◆ PROBLEM DESCRIPTION ◆
Start at the line with "right eye: (91, 83)" in the records below, stop at the line with "left shoulder: (1171, 1314)", and return every line in that span exactly, the two end lines included.

Pose landmark coordinates

^^^^

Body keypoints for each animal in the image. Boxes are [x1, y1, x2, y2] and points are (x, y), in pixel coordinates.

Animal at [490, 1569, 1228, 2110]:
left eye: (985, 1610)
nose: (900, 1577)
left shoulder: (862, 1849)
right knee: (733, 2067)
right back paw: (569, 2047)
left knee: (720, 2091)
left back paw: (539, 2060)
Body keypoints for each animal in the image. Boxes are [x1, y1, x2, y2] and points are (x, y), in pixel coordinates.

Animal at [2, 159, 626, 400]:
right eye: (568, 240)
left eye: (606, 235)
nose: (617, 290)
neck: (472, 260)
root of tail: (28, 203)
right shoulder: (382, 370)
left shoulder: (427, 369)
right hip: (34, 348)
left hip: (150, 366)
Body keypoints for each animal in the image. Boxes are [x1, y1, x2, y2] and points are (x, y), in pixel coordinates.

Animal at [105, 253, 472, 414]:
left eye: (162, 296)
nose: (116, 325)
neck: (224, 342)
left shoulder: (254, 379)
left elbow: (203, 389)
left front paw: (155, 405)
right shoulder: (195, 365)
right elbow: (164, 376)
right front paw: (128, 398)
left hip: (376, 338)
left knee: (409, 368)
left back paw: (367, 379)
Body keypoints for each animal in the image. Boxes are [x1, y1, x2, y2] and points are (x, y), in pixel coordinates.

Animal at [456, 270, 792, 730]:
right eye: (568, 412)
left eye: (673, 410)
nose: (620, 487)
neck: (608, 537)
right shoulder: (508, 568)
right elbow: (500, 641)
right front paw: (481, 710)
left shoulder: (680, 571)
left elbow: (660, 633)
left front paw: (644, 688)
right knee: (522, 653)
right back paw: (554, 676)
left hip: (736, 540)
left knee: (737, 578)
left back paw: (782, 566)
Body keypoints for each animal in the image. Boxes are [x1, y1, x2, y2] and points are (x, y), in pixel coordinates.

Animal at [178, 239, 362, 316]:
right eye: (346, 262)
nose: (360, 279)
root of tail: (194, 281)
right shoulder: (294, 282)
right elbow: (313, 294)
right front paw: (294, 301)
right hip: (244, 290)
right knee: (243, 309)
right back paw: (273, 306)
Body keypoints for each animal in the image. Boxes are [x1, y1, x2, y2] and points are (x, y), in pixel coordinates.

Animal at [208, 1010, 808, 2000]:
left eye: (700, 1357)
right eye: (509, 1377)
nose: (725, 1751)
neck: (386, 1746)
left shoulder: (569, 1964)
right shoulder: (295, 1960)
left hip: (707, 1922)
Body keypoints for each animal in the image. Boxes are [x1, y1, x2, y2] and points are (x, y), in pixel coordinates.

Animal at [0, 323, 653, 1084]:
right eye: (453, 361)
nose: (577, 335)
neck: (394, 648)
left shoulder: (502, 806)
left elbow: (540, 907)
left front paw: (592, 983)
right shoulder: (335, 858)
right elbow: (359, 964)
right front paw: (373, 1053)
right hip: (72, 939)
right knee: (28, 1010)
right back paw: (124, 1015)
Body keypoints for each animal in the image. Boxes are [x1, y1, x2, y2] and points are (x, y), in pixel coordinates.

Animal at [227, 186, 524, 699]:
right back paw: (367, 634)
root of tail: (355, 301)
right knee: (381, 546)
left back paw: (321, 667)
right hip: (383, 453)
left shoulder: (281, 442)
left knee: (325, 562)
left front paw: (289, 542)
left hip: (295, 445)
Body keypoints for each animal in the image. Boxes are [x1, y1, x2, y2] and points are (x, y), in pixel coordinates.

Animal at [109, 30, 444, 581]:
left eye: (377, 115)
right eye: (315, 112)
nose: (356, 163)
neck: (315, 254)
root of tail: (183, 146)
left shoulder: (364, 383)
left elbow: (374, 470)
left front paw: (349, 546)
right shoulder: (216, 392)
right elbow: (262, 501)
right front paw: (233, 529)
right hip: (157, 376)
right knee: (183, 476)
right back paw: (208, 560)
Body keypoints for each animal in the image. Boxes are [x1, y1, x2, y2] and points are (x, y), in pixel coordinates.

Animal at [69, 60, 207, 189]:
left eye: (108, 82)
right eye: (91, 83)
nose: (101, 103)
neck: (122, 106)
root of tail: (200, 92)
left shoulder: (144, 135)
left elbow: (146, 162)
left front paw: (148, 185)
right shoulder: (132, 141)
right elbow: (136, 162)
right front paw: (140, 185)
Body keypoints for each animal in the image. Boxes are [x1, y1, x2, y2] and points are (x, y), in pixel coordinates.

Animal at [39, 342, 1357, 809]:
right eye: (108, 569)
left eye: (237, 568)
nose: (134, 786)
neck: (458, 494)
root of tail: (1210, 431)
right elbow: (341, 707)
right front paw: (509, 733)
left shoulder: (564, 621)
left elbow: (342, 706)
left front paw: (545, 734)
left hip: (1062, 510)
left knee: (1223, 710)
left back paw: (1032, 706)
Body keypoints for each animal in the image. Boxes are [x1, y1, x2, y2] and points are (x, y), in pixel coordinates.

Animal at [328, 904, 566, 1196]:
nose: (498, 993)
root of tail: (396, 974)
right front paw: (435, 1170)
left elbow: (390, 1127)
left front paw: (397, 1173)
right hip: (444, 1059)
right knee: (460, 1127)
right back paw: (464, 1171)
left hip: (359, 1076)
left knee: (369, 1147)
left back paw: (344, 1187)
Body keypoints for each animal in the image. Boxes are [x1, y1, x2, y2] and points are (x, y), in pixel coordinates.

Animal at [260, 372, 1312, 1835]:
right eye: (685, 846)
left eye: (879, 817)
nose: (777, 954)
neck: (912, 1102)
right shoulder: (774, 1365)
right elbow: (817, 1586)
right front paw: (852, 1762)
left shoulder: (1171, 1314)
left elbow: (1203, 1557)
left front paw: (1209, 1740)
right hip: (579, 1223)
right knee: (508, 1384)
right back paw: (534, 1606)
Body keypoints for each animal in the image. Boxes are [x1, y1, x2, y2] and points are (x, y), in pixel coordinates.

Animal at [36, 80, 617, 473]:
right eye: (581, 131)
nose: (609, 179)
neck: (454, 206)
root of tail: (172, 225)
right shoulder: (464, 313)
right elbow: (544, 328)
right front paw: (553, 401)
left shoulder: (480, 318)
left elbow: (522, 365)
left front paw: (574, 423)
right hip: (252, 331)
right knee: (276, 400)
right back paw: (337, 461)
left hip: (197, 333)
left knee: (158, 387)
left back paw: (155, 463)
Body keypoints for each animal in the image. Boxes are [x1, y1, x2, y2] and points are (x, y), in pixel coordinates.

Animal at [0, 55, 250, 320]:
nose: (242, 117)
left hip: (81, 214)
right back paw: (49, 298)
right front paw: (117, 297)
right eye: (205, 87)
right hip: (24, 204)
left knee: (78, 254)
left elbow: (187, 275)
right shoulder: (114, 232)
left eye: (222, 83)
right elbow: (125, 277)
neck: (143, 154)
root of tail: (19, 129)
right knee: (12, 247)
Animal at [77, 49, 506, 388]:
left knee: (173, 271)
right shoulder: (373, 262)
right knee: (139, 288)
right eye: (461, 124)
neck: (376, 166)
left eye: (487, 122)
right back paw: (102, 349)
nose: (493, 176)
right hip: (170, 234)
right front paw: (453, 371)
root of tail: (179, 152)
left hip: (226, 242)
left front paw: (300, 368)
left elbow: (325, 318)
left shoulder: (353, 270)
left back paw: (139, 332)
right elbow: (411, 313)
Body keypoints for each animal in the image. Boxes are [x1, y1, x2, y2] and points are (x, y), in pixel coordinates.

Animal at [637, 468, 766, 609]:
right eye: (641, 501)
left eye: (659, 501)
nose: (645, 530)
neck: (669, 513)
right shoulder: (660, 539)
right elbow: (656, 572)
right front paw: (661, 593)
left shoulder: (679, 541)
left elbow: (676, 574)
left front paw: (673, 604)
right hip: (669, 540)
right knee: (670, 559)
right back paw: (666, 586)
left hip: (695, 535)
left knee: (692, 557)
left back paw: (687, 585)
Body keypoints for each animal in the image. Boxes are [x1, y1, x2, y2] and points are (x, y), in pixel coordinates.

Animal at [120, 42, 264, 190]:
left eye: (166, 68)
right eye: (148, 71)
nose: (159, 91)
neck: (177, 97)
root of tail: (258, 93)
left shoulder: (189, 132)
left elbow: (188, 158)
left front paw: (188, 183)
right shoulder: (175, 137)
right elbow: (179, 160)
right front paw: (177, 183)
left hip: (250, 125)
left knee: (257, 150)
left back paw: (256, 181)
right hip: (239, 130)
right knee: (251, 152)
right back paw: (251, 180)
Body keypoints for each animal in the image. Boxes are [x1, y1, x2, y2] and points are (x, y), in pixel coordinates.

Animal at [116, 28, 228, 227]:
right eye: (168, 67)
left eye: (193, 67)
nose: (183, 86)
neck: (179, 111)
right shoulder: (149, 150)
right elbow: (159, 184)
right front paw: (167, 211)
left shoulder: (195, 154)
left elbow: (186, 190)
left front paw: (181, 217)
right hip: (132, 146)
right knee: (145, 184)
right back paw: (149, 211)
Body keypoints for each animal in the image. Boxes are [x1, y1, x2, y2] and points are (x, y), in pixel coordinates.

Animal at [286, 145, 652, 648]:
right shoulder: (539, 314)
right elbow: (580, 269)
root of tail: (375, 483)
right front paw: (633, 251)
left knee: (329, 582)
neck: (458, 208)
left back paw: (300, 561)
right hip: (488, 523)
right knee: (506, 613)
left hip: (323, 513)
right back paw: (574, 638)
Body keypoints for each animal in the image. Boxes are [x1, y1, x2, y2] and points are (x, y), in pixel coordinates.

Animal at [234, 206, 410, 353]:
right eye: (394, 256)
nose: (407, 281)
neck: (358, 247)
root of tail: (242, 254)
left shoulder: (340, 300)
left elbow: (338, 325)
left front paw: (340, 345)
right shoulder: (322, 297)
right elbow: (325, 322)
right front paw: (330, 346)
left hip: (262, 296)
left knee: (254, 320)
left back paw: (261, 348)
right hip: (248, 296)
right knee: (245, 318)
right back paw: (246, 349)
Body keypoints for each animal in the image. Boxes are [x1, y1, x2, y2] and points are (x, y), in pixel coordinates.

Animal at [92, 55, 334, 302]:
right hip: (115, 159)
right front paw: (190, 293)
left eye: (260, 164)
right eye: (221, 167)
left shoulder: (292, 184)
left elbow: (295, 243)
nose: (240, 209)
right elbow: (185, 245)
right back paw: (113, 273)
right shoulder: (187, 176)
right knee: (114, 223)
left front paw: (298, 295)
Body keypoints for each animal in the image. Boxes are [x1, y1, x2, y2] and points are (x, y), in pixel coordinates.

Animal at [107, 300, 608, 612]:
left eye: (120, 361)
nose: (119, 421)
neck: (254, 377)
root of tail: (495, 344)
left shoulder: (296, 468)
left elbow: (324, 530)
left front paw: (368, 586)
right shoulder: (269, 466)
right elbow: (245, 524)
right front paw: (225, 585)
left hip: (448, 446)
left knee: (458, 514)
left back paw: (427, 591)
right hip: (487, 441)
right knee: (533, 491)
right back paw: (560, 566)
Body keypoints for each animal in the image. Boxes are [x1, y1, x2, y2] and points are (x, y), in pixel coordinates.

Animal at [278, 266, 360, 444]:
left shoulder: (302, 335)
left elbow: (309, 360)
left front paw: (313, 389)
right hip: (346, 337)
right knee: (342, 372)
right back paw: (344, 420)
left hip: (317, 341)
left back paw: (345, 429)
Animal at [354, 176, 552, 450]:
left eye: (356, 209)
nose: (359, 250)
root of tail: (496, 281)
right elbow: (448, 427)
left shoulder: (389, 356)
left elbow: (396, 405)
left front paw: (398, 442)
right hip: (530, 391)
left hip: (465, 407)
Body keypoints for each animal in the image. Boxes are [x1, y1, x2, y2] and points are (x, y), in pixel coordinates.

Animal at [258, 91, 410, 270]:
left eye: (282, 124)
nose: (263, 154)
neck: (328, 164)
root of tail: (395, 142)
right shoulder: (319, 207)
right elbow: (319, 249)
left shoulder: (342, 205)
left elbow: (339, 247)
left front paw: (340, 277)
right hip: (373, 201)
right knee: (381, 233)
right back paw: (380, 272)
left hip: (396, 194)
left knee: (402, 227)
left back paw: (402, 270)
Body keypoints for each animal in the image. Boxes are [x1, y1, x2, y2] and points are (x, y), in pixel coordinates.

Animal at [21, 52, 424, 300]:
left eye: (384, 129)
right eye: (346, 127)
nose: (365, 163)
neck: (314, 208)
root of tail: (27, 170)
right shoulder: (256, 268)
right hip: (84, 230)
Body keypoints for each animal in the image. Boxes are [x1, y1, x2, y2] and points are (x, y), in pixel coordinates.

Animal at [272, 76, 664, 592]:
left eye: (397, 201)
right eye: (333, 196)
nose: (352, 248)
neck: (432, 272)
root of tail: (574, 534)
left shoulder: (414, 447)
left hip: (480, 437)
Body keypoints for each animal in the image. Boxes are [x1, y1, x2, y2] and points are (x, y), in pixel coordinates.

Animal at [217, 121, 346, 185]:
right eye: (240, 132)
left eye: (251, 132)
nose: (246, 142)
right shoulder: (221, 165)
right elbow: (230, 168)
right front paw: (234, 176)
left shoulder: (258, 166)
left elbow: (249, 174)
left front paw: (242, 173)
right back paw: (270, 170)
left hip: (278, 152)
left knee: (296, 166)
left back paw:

^^^^

◆ RESPONSE BELOW ◆
right eye: (91, 83)
nose: (101, 103)
neck: (122, 106)
root of tail: (200, 92)
left shoulder: (144, 135)
left elbow: (146, 162)
left front paw: (148, 185)
right shoulder: (132, 141)
right elbow: (136, 162)
right front paw: (140, 185)
Body keypoints for each animal in the image. Boxes are [x1, y1, x2, y2] and points are (x, y), in pixel coordinates.

Animal at [39, 342, 1357, 809]:
right eye: (108, 569)
left eye: (237, 568)
nose: (134, 786)
neck: (458, 494)
root of tail: (1210, 431)
right elbow: (341, 707)
right front paw: (509, 733)
left shoulder: (564, 621)
left elbow: (342, 706)
left front paw: (545, 734)
left hip: (1062, 510)
left knee: (1223, 710)
left back paw: (1032, 706)
Body keypoints for each animal in the image. Boxes are [x1, y1, x2, y2] and points are (x, y), in pixel coordinates.

Animal at [328, 904, 566, 1196]:
nose: (498, 993)
root of tail: (396, 974)
right front paw: (435, 1170)
left elbow: (390, 1127)
left front paw: (397, 1173)
right hip: (444, 1059)
right knee: (460, 1127)
right back paw: (464, 1171)
left hip: (359, 1076)
left knee: (369, 1147)
left back paw: (344, 1187)
Body keypoints for each animal in the image. Boxes are [x1, y1, x2, y2] and points are (x, y), in pixel coordinates.

Animal at [260, 372, 1312, 1835]:
right eye: (685, 846)
left eye: (879, 817)
nose: (777, 954)
neck: (912, 1102)
right shoulder: (774, 1365)
right elbow: (817, 1586)
right front paw: (852, 1762)
left shoulder: (1171, 1314)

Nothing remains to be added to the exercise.